**Activity:** In the records below, some lines hold the word "Left". Copy each of those lines.

**Provided material:**
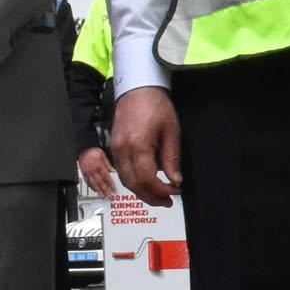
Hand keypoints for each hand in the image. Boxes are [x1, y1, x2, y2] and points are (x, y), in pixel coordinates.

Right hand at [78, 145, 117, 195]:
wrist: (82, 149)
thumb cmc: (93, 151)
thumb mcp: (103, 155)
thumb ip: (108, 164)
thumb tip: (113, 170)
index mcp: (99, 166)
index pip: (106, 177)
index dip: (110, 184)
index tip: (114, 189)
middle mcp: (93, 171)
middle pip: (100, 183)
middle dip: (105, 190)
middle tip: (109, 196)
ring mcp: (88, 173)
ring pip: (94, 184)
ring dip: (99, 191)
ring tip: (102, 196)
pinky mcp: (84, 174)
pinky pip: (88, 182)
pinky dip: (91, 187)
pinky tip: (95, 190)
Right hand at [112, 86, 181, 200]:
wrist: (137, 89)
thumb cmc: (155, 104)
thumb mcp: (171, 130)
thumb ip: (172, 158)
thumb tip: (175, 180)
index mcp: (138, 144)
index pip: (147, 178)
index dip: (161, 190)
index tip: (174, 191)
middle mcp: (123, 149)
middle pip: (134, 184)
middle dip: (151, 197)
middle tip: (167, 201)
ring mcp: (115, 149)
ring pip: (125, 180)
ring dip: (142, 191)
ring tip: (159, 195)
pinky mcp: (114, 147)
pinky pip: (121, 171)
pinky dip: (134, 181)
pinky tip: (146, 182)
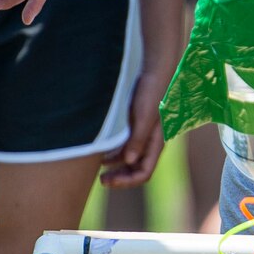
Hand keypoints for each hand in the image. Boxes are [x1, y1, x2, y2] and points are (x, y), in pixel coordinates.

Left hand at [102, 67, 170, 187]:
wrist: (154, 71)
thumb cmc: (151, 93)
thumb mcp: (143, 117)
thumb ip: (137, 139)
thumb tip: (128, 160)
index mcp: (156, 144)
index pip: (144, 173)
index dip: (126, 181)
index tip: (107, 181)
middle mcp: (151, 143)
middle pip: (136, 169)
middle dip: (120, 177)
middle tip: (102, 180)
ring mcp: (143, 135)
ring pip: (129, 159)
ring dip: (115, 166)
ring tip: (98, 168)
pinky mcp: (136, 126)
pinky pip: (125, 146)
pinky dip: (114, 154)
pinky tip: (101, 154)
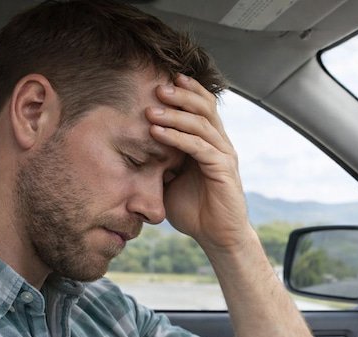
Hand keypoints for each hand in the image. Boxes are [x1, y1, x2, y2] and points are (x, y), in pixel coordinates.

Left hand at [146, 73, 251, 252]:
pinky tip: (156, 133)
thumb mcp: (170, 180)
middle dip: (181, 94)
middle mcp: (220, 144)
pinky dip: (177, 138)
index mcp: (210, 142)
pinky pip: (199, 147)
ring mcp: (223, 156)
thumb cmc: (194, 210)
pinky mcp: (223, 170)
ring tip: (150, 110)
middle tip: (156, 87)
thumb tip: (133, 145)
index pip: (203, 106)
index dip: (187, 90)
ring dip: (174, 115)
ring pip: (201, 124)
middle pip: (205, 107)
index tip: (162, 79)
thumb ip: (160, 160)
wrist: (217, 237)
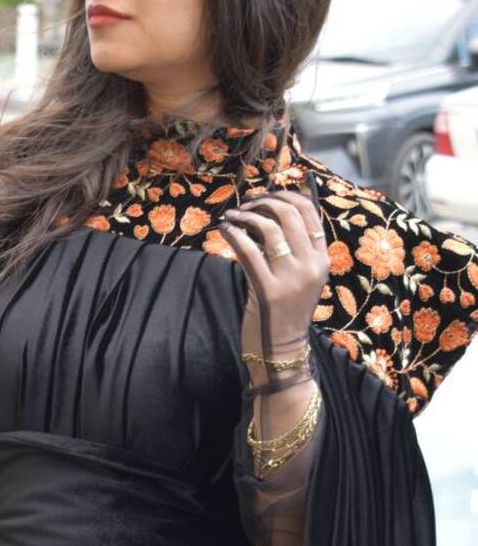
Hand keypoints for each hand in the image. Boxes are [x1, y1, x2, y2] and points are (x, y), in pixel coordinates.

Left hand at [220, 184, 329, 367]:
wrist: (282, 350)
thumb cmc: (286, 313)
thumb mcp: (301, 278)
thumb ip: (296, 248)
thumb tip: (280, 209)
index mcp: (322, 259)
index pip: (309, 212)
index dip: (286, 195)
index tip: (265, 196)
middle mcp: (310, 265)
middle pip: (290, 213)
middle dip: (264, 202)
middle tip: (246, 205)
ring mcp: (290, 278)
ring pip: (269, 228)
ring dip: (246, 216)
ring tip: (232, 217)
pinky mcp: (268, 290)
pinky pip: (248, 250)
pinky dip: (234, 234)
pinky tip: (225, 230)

--

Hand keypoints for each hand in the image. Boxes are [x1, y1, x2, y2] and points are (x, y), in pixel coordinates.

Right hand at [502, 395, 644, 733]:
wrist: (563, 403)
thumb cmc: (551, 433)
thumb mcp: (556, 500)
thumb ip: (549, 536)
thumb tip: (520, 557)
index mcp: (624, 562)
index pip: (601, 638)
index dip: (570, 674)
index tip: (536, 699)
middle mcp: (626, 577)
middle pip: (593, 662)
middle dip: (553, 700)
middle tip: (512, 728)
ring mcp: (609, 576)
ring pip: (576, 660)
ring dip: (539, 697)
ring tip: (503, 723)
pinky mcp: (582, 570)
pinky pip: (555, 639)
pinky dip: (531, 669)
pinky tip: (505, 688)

**Your response:**
Left hand at [102, 67, 170, 187]:
Left hand at [146, 73, 251, 252]:
Left hand at [220, 184, 329, 367]:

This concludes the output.